I had been all the time on the look-out for the return of my father. The sun had just set, and darkness was rapidly coming on. I went outside the camp in the direction whence I thought he would appear. Nowhere was he to be seen. I resolved, therefore, to go in search of him. Carlos and Lejoillie agreed to go also, and several others volunteered to accompany us. Captain Norton said that he would be glad to go, but he could not venture to leave the camp. He told me that although Spotted Wolf might be a very honest fellow, he would have a strict watch kept upon him; and, in case any other Indians should appear, he would not allow them to enter the camp.

On this occasion we took two of the dogs, which had been kept tied up until now, lest they should disturb the game in the hummock. They ran on before us with their noses to the ground, clearly understanding what was required of them. They were well acquainted with my father, and the man who had accompanied him, so that we had no fear of their attacking them. On they went towards the western end of the hummock. Instead of rushing into it, as we expected, they kept along the edge. Presently we heard them give tongue, and hurrying forward, we saw a person issuing from the thick brushwood, accompanied by the two dogs. On getting nearer to him, I discovered, to my joy, that he was my father. He seemed more than usually agitated, and when I inquired the cause, he told me that he had been separated from his companion, whom, after some time, he had found dead on the ground, stabbed apparently, but not scalped, so that he was in doubt whether an Indian had done the deed.

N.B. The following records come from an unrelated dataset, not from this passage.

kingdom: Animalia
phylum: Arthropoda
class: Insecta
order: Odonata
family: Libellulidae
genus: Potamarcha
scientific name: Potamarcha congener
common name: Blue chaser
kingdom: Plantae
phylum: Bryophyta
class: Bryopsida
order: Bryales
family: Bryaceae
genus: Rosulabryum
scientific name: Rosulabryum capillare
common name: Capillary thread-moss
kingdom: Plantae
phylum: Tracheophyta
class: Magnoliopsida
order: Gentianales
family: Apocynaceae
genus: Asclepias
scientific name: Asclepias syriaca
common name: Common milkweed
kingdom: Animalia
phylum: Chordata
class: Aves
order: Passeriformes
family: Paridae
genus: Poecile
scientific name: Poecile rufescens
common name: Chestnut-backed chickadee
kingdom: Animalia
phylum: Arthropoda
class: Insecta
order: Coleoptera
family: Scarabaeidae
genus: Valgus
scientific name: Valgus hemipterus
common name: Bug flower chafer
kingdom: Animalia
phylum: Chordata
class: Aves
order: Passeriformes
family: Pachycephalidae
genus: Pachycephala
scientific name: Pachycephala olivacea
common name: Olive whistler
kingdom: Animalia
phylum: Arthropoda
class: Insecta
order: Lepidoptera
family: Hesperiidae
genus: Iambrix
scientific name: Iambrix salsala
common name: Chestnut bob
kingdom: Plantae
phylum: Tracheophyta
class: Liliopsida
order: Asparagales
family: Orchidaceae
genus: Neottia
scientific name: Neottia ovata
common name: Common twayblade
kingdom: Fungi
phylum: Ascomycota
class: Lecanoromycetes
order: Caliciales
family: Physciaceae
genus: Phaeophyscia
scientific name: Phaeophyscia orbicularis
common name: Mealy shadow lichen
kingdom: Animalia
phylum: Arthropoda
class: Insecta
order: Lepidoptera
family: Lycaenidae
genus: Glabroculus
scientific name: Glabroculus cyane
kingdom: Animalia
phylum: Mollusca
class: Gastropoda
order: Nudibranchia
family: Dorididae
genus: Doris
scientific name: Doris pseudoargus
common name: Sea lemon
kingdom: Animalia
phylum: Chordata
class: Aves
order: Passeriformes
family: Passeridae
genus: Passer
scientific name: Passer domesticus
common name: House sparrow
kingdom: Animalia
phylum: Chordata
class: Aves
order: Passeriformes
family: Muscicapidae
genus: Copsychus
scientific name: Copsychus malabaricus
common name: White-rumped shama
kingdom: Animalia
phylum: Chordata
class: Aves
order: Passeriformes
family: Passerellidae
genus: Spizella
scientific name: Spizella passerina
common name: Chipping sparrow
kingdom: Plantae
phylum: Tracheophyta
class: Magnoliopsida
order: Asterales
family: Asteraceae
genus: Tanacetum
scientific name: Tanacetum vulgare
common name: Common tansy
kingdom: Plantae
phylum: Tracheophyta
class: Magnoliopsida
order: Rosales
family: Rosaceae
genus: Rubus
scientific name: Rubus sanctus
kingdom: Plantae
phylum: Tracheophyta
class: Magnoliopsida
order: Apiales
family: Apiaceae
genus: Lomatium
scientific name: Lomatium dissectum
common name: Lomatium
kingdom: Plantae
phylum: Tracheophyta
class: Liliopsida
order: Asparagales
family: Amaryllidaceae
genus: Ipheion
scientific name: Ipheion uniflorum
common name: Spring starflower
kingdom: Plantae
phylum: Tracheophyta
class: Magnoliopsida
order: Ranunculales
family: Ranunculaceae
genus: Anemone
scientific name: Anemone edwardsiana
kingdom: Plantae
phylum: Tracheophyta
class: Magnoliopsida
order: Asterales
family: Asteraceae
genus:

Anxious, however, about his own safety, he was endeavouring to make his way out of the hummock, when he caught sight, in the distance, of several figures moving among the trees, which, though indistinctly seen, he was convinced were those of Indians. He concealed himself at once, and had reason to believe that he was not detected, but had been unable to make his way out, until the hounds had found him, not being aware how close he was to the edge of the hummock. How he had escaped from the Redskins it was difficult to say. Some of the party proposed at once to go in search of the body of the murdered man; but though we might possibly have found it, with the assistance of the dogs, in daylight, it would have been almost impossible to do so in the dark. We therefore agreed to return to the camp, and made the best of our way back, where the news we brought created no little sensation. Some suspected that Spotted Wolf was not altogether unacquainted with the circumstance. Carlos declared that he should not be surprised had the Indian himself killed the man; but on comparing the time we had met him with that when my father believed the murder to have been committed, we decided that Spotted Wolf must be acquitted of the charge.

In consequence of what had occurred, a double watch was set, and all sentinels were charged to keep wide awake, so that during the night we might not be taken by surprise.